[Images with pose keypoints]
---
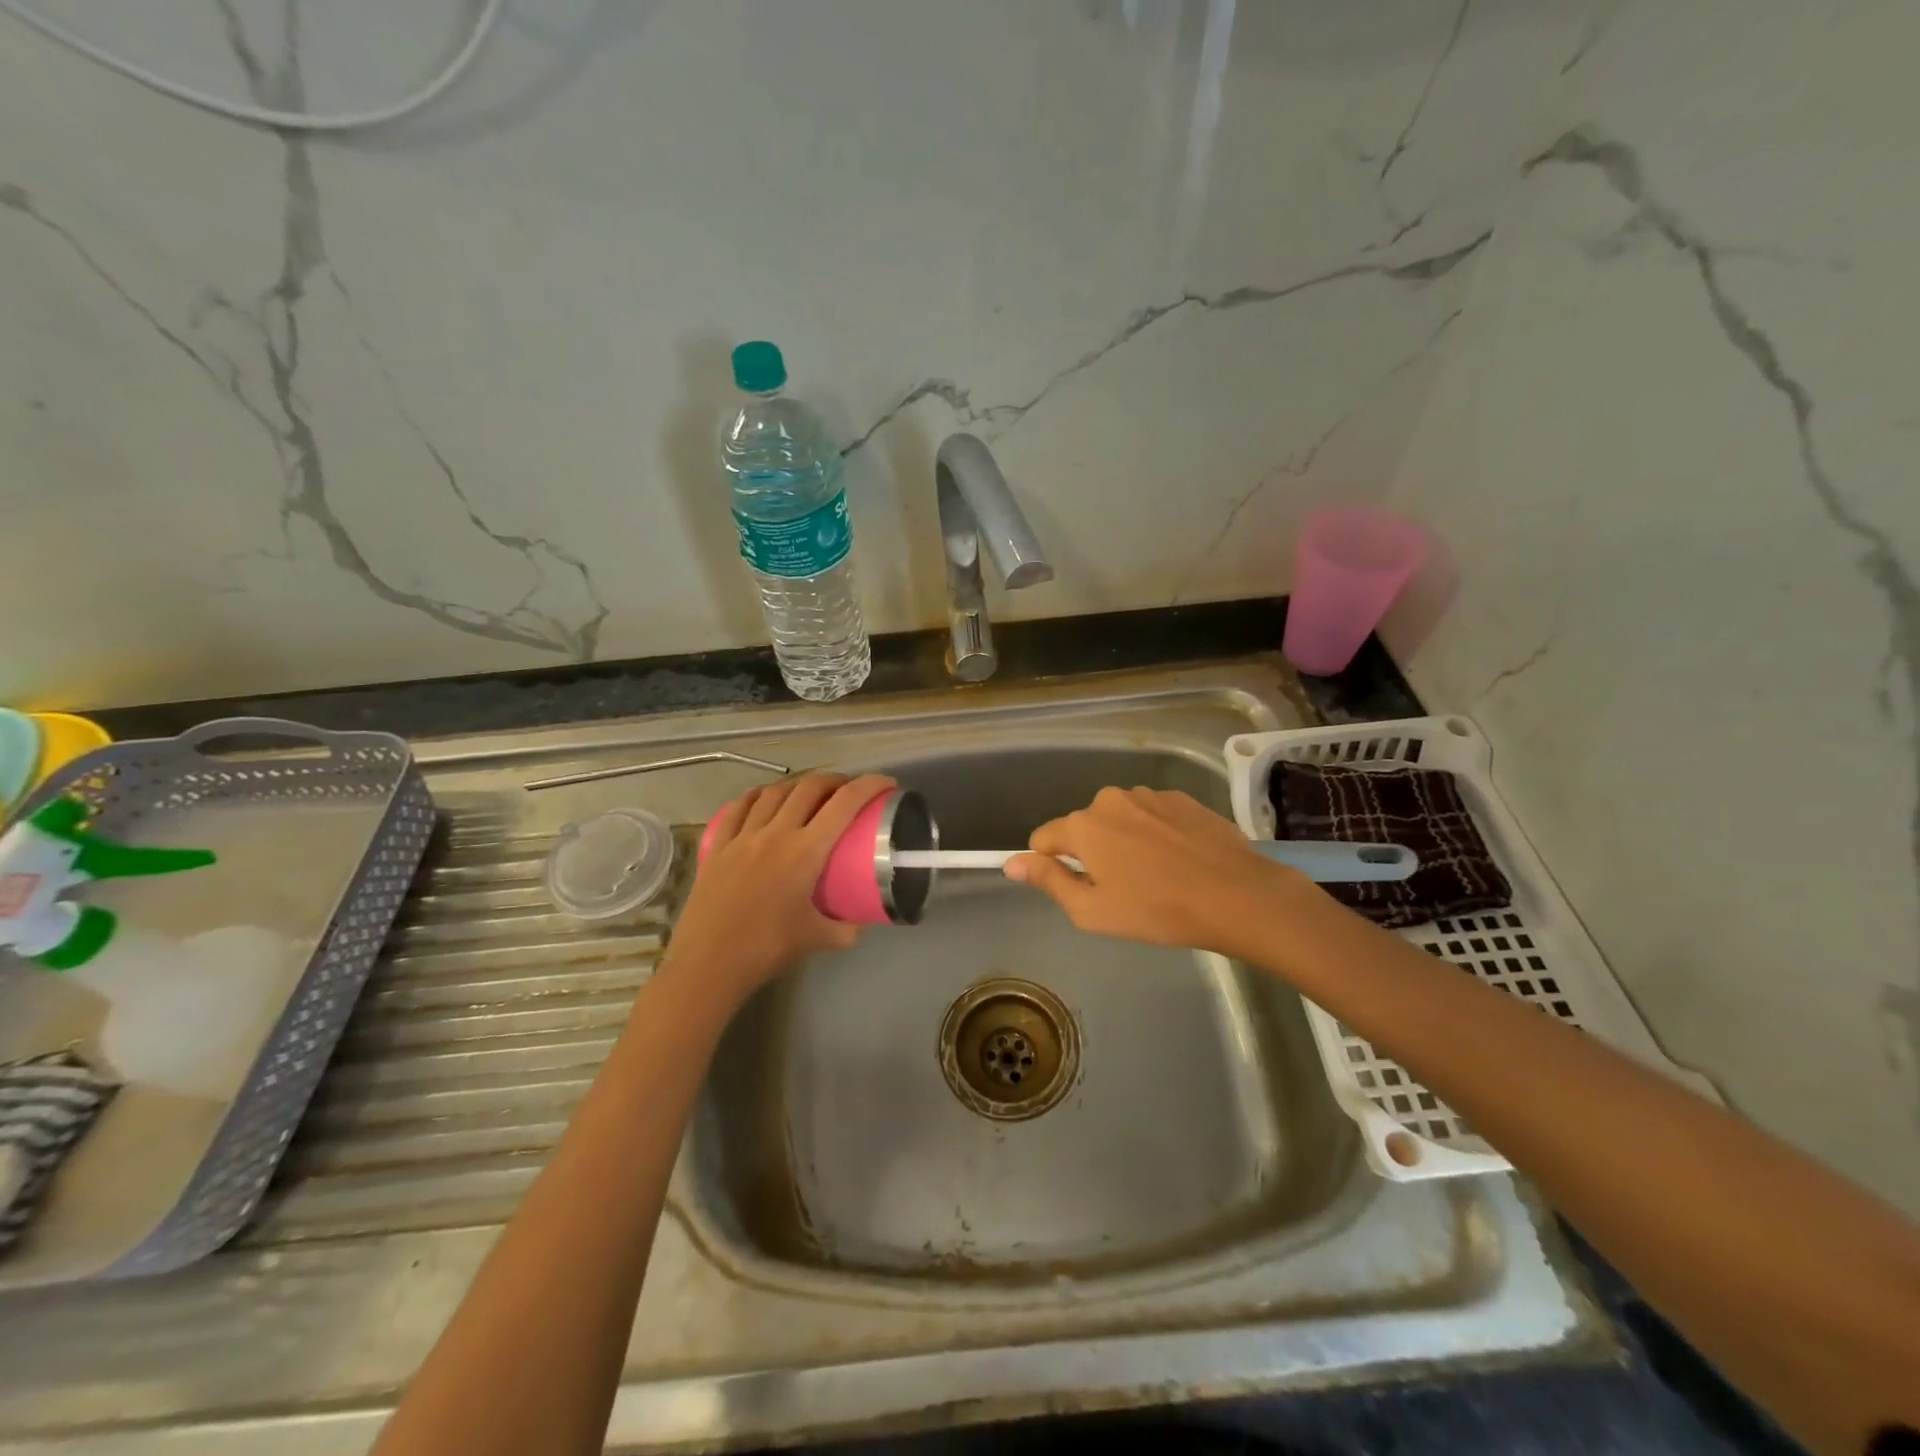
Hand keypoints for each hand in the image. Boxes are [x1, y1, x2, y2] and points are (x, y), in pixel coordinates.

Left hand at [664, 771, 896, 1010]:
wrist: (708, 965)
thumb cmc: (767, 950)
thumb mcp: (819, 940)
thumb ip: (847, 929)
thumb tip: (863, 921)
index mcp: (805, 851)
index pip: (845, 804)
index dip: (869, 786)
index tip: (885, 783)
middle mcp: (775, 833)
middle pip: (809, 787)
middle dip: (834, 780)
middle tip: (847, 790)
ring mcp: (742, 836)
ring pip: (774, 792)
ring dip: (798, 785)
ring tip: (810, 793)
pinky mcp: (717, 846)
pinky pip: (738, 808)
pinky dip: (757, 796)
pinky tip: (763, 798)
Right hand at [1005, 786, 1311, 956]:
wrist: (1237, 896)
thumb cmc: (1157, 911)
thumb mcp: (1092, 911)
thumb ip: (1048, 881)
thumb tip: (1011, 863)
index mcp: (1083, 825)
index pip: (1043, 838)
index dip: (1053, 866)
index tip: (1080, 889)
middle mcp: (1109, 799)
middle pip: (1083, 827)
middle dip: (1092, 853)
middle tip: (1122, 889)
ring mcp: (1148, 795)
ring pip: (1118, 819)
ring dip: (1125, 841)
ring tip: (1156, 875)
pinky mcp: (1181, 798)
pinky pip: (1151, 815)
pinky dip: (1155, 834)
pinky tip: (1180, 860)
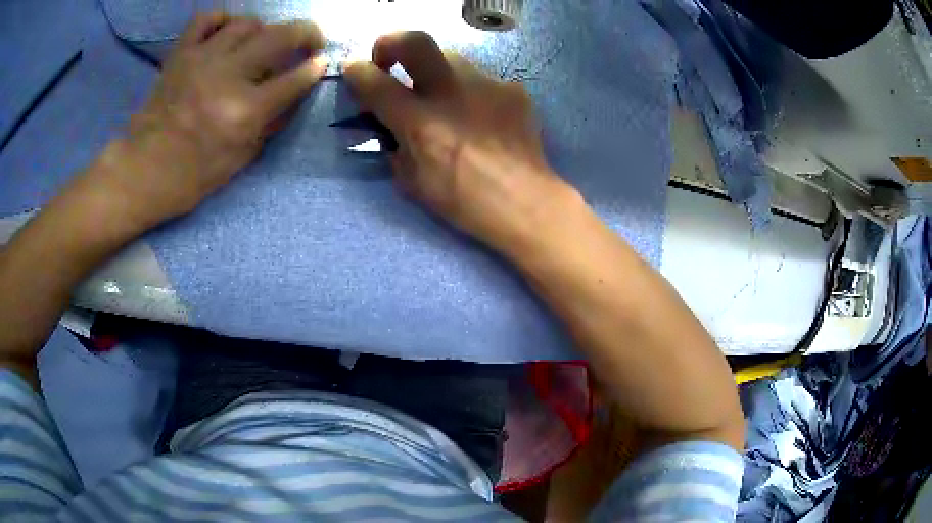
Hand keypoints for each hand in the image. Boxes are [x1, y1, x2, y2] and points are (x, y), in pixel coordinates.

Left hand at [93, 13, 326, 225]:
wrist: (141, 171)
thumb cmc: (191, 176)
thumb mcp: (240, 159)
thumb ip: (269, 123)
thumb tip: (292, 94)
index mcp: (243, 112)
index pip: (294, 79)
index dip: (315, 68)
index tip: (321, 63)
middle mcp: (227, 77)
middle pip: (279, 36)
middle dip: (306, 33)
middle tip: (310, 40)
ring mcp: (201, 60)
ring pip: (247, 23)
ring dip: (263, 29)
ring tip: (262, 42)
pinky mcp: (180, 54)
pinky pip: (206, 19)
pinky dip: (223, 19)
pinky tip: (228, 30)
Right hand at [343, 32, 579, 253]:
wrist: (524, 201)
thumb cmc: (464, 200)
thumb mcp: (412, 182)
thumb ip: (394, 146)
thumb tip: (389, 126)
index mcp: (420, 121)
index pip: (374, 80)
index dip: (356, 71)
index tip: (353, 70)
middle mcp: (451, 91)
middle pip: (415, 41)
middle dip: (390, 42)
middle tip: (387, 59)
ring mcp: (486, 84)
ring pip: (450, 58)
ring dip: (434, 71)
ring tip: (443, 98)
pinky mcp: (511, 88)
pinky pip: (480, 78)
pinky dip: (469, 90)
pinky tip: (479, 114)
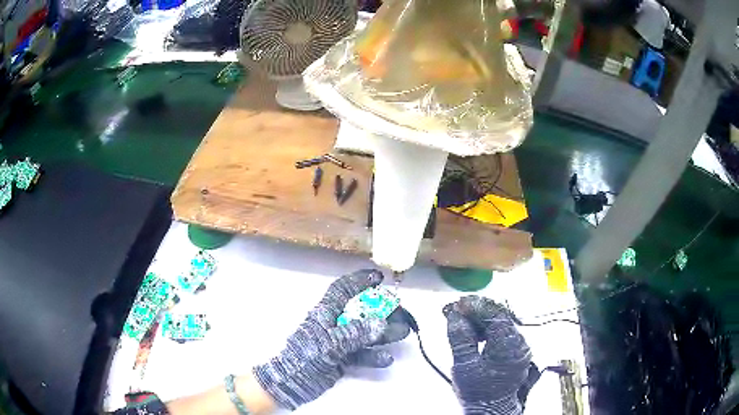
---
# Your goal
The expected output is each record, copied exactly, and nothing in place of the pictures.

# Answer to this exercise
Hand keypoints for each hand in the image. Boxes are [x1, y1, x2, y2] and points are (x, y), in pixel coordinates.

Left hand at [664, 771, 896, 1010]:
wrist: (708, 965)
thumb cmc: (767, 950)
thumb mcp: (819, 940)
thumb ip: (847, 929)
thumb tip: (863, 921)
index mcp: (805, 851)
index pip: (845, 804)
index dip: (869, 786)
index tip: (885, 783)
middle mcp: (775, 833)
middle pip: (809, 787)
middle dip: (834, 780)
middle tip: (847, 790)
ring mcp: (742, 836)
ring pip: (774, 792)
ring dip: (798, 785)
ring tip: (810, 793)
pinky mcp: (717, 846)
pinky pip: (738, 808)
pinky dip: (757, 796)
pinky tip: (763, 798)
Right hand at [1005, 786, 1311, 956]:
wrist: (1237, 896)
thumb cmc: (1157, 911)
thumb mcp: (1092, 911)
thumb ip: (1048, 881)
thumb tip: (1011, 863)
index mcp: (1083, 825)
index pip: (1043, 838)
index dip: (1053, 866)
index tip: (1080, 889)
middle mcp: (1109, 799)
middle pip: (1083, 827)
middle dip: (1092, 853)
middle tip: (1122, 889)
ring mcp: (1148, 795)
ring pip: (1118, 819)
ring dip: (1125, 841)
ring tip: (1156, 875)
pinky mcp: (1181, 798)
pinky pip: (1151, 815)
pinky dip: (1155, 834)
pinky tip: (1180, 860)
Hand keypoints for each hand in the image. Boxes are [x1, y1, x2, y2] and points are (x, y), in pixel coordinates.

Left hand at [93, 13, 326, 225]:
wrist: (141, 171)
thumb cmc: (191, 176)
thumb mcp: (240, 159)
thumb ip: (269, 123)
thumb tip: (292, 94)
index mcp: (243, 112)
index pip: (294, 79)
index dip: (315, 68)
index tip: (321, 63)
middle mcp: (227, 77)
middle pip: (279, 36)
middle dip: (306, 33)
middle tip: (310, 40)
ring mcp: (201, 60)
ring pip: (247, 23)
ring dip: (263, 29)
ring tip: (262, 42)
pinky mcp: (180, 54)
pinky pip: (206, 19)
pinky dip: (223, 19)
pinky tip: (228, 30)
Right hand at [343, 32, 579, 253]:
wrist: (524, 201)
thumb cmc: (464, 200)
thumb mcp: (412, 182)
thumb ip: (394, 146)
thumb tip: (389, 126)
index mcp: (420, 121)
index pip: (374, 80)
index dip: (356, 71)
index tip: (353, 70)
middle mcp: (451, 91)
middle pip: (415, 41)
middle dip: (390, 42)
middle tip: (387, 59)
ring mcp: (486, 84)
ring pip: (450, 58)
ring dip: (434, 71)
ring tip: (443, 98)
pinky mcp: (511, 88)
pinky pip: (480, 78)
pinky dip: (469, 90)
pinky tip: (479, 114)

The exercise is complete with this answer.